>> Start Record extracts

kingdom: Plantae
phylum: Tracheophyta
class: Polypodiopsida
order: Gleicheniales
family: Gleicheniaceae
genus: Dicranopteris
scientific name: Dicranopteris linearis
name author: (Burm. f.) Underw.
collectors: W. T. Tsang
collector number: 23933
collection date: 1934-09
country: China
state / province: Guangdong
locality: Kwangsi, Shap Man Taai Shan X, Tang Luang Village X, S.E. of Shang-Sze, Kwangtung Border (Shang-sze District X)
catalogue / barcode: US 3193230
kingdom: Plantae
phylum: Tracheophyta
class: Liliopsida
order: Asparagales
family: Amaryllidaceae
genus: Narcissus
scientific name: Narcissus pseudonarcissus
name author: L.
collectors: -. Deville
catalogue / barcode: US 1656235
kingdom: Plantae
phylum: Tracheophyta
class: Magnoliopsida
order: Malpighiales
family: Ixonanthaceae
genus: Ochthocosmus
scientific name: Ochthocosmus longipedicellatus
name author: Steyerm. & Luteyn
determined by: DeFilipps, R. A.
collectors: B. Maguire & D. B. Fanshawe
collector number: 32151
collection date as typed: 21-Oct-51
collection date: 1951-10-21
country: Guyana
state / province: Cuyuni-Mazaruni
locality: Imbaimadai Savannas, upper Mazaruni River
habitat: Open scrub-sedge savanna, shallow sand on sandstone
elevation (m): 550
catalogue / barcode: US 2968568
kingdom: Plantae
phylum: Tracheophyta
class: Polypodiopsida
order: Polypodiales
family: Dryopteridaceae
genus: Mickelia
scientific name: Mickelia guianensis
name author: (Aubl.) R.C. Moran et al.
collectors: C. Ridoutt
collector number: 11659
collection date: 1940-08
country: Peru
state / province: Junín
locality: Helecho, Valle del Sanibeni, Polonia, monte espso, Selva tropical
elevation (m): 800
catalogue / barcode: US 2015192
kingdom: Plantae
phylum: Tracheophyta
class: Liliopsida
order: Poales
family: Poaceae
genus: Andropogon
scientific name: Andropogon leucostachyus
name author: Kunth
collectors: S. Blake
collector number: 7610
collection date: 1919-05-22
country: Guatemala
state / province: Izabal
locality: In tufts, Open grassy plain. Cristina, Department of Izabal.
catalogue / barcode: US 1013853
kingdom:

>> End Record extracts

Aim: Can you output every line of the records above, unchanged down to the last character?

Answer for the task:
kingdom: Plantae
phylum: Tracheophyta
class: Polypodiopsida
order: Gleicheniales
family: Gleicheniaceae
genus: Dicranopteris
scientific name: Dicranopteris linearis
name author: (Burm. f.) Underw.
collectors: W. T. Tsang
collector number: 23933
collection date: 1934-09
country: China
state / province: Guangdong
locality: Kwangsi, Shap Man Taai Shan X, Tang Luang Village X, S.E. of Shang-Sze, Kwangtung Border (Shang-sze District X)
catalogue / barcode: US 3193230
kingdom: Plantae
phylum: Tracheophyta
class: Liliopsida
order: Asparagales
family: Amaryllidaceae
genus: Narcissus
scientific name: Narcissus pseudonarcissus
name author: L.
collectors: -. Deville
catalogue / barcode: US 1656235
kingdom: Plantae
phylum: Tracheophyta
class: Magnoliopsida
order: Malpighiales
family: Ixonanthaceae
genus: Ochthocosmus
scientific name: Ochthocosmus longipedicellatus
name author: Steyerm. & Luteyn
determined by: DeFilipps, R. A.
collectors: B. Maguire & D. B. Fanshawe
collector number: 32151
collection date as typed: 21-Oct-51
collection date: 1951-10-21
country: Guyana
state / province: Cuyuni-Mazaruni
locality: Imbaimadai Savannas, upper Mazaruni River
habitat: Open scrub-sedge savanna, shallow sand on sandstone
elevation (m): 550
catalogue / barcode: US 2968568
kingdom: Plantae
phylum: Tracheophyta
class: Polypodiopsida
order: Polypodiales
family: Dryopteridaceae
genus: Mickelia
scientific name: Mickelia guianensis
name author: (Aubl.) R.C. Moran et al.
collectors: C. Ridoutt
collector number: 11659
collection date: 1940-08
country: Peru
state / province: Junín
locality: Helecho, Valle del Sanibeni, Polonia, monte espso, Selva tropical
elevation (m): 800
catalogue / barcode: US 2015192
kingdom: Plantae
phylum: Tracheophyta
class: Liliopsida
order: Poales
family: Poaceae
genus: Andropogon
scientific name: Andropogon leucostachyus
name author: Kunth
collectors: S. Blake
collector number: 7610
collection date: 1919-05-22
country: Guatemala
state / province: Izabal
locality: In tufts, Open grassy plain. Cristina, Department of Izabal.
catalogue / barcode: US 1013853
kingdom:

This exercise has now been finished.